Nately, Dunbar, and others take Yossarian’s uneaten fruit and give it to prostitutes in Rome, who sell it to buy “cheap perfume and costume jewelry.” Milo is amazed by Yossarian’s story and begins hatching a plan for a business of his own. Yossarian tells how Snark, the previous chef and now Milo’s assistant, once tried to poison the group by putting soap into the sweet potatoes, to prove that the men “had no taste” and were “Philistines.”
The humble beginnings of Milo’s M & M Enterprises. By the end of the novel, Milo appears to be supplying most of the Mediterranean region with all sorts of exotic goods. The Milo sections of the novel stretch the narrative’s realism nearly to the breaking point, for comedic effect. It is clear Heller does not intend for these later sections to be strictly “believable.” Instead, they are comic but also an indictment of all of the ways that people and companies use the war to profit, regardless of the morality.
Milo learns that a CID man is investigating the group, to find the man who’s been signing “Washington Irving” to censored letters. Milo believes the CID man will investigate whatever deals he makes on excess fruit on the black market.

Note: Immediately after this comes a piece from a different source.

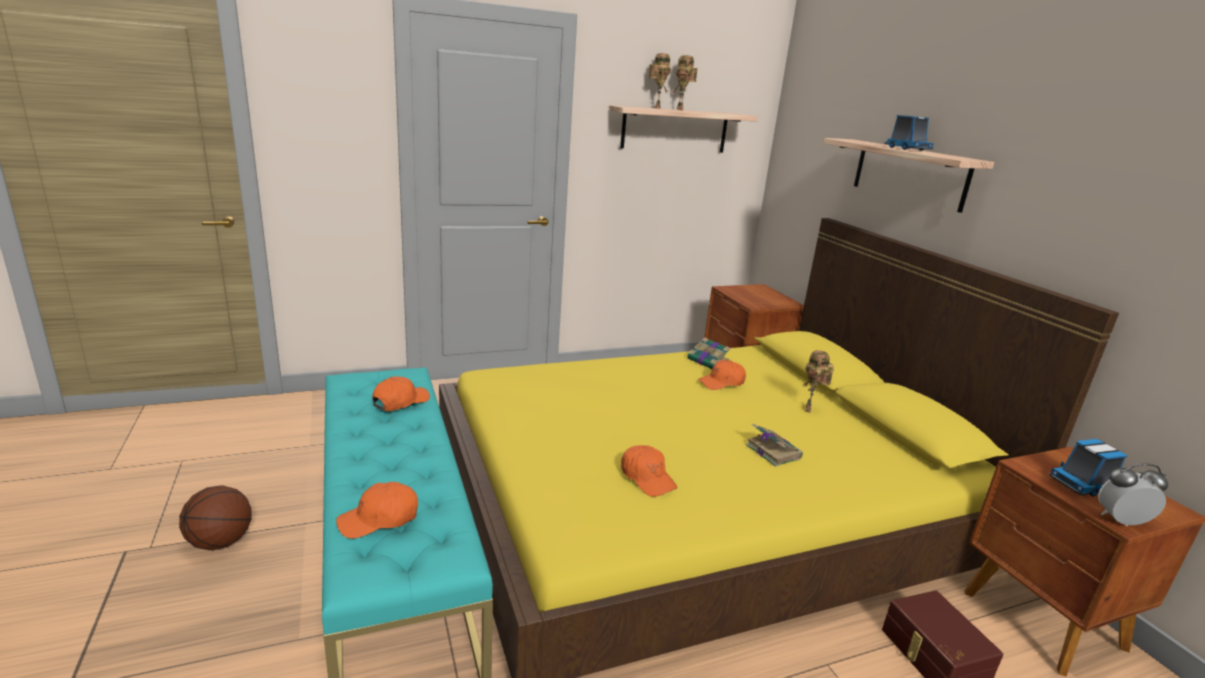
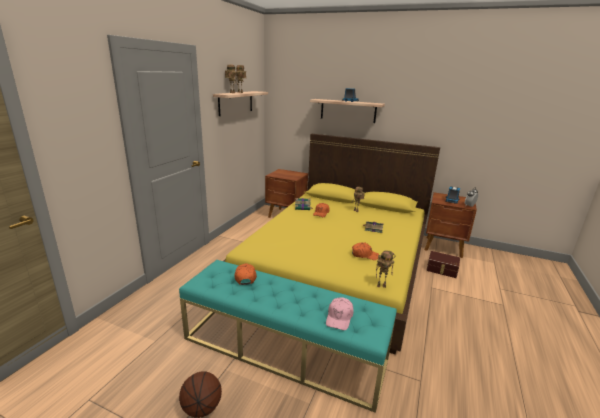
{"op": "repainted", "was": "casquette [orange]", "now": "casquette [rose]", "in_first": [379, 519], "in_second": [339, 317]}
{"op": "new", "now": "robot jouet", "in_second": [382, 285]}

The return of the CID man. As it turns out, the CID men never investigate Milo, or Aarfy for his rape and murder, or Chief White Halfoat for his threat to murder a fellow soldier. Instead, the Army cares more about some minor infraction of its rules.
Milo makes a complicated deal with McWatt, wherein he steals McWatt’s bedsheet and returns, later, with half, arguing that McWatt is better off than before, and that “everyone wins” in this scenario. Yossarian and McWatt are confused but assume Milo has some business acumen they do not understand. Yossarian reveals that Milo is buying eggs in Malta for seven cents and selling them in Pianosa for five cents, but somehow making a profit.
The introduction of Milo’s strange business practices. Milo insists that he can make profits despite selling at a loss, and it is apparent that he is making profits throughout the novel—enough to buy planes and trucks for his business. It is implied that M & M operates mostly like a Ponzi scheme, where investors’ money is funneled to one man (in this case, Milo).